Pausa y al fin salir de la duda con el grupo ruso porque, sinceremos, Pussy Riot tiene toda la fama pero no por la música. Son un símbolo de resistencia al liderazgo sin contemplaciones de Vladimir Putin, artistas que sufrieron cárcel por su trabajo y que ahora sintonizan con el feminismo en un giro natural.
A excepción de la carismática Nadya Tolokónnikova, uno de los rostros reconocibles del conjunto, las otras tres integrantes corren la misma suerte de bandas enmascaradas como Brujería. No sabes quién diablos está detrás y también da un poco lo mismo.

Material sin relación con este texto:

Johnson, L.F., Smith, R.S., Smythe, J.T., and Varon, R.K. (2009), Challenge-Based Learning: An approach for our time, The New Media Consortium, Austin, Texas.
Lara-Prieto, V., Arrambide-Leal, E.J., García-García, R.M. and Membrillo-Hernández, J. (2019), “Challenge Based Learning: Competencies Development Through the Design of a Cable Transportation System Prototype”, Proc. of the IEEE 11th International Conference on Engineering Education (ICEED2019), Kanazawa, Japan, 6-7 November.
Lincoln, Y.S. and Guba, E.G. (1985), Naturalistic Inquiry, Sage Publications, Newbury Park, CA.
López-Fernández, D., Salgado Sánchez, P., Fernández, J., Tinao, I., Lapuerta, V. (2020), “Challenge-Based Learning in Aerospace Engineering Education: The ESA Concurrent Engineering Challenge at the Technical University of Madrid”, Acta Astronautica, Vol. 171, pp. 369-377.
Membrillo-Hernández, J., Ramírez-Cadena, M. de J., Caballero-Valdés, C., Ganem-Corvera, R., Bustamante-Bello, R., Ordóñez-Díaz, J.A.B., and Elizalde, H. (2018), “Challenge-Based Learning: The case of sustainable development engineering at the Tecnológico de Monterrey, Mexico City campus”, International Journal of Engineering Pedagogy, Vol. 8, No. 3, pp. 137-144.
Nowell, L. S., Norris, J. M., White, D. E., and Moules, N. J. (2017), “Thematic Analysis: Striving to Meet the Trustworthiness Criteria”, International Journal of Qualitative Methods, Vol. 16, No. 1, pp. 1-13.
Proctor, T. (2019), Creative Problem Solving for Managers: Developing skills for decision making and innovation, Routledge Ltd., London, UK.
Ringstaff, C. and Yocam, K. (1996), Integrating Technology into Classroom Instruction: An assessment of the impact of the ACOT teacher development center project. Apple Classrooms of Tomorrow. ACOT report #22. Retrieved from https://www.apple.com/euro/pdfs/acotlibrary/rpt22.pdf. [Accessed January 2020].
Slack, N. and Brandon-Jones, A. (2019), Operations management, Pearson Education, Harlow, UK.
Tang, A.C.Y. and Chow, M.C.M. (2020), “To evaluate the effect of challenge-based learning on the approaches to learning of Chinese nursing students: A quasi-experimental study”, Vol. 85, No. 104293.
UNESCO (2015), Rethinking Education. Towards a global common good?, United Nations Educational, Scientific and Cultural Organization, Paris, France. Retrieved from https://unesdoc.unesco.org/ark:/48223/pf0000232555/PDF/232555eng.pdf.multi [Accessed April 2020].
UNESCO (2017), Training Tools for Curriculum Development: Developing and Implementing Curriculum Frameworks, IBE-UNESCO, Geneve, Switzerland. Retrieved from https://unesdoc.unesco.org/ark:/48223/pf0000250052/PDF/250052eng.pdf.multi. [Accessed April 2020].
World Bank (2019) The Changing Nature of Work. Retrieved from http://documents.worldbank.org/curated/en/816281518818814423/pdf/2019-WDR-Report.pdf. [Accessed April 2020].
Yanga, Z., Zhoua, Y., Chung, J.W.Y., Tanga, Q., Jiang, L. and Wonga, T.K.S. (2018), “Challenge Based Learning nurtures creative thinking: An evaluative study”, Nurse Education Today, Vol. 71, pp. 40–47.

En Pussy Riot lo de punk tiene que ver más con la actitud que con la música donde reina cierta indefinición. A ratos se configura como apuesta industrial, luego se trata de trip hop, sigue hip hop y emo, casi todo cantado en inglés con un montón de pistas, uso y abuso de efectos en la voz, un espectáculo con cierto caos, largas pausas entre temas, conversas de la líder con la integrante que tocaba sintetizador y guitarra, número deshilachado que no establece con claridad contra qué se rebelan.
"¡Ni una menos!", gritaron en algún momento en español y el público respondió pero también pasaba que concluían las canciones y nadie sabía muy bien si el tema llegaba hasta ahí o era parte de otro silencio. Como reacción los aplausos se hacían difusos, desacompasados.
Finalmente Pussy Riot provoca desconcierto y una arbitraria desilusión porque en rigor no había expectativas sino más bien curiosidad. No es un bluf ni una estafa porque cuentan con buenos temas dentro de esa paleta ambiciosa de estilos del cancionero, y es probable que sin los efectos Nadya Tolokónnikova sea una buena cantante. También funcionan las intervenciones coreográficas de las bailarinas que completan el cuarteto aunque dominaba la sensación de presenciar un ensayo con público.
Tiene cierta legitimidad si se trata de filosofía punk pero también colinda con algo parecido al amateurismo. A estas alturas Pussy Riot está obligado a ofrecer más que su espectacular ingreso a la cultura pop por manifestarse desafiantes y coloridas en una iglesia hace siete años. Fue admirable, un mensaje global en contra del status quo ruso. Pero ha pasado el tiempo y no basta con los pasamontañas y unos cuantos fuck a la autoridad y el sistema proclamados en pantalla, más títulos beligerantes como "Go vomit", "Police state" y "Punk prayer". Para ganarse un escenario hay que aferrarse a algo más que la historia. Corresponde ofrecer show. Uno bueno.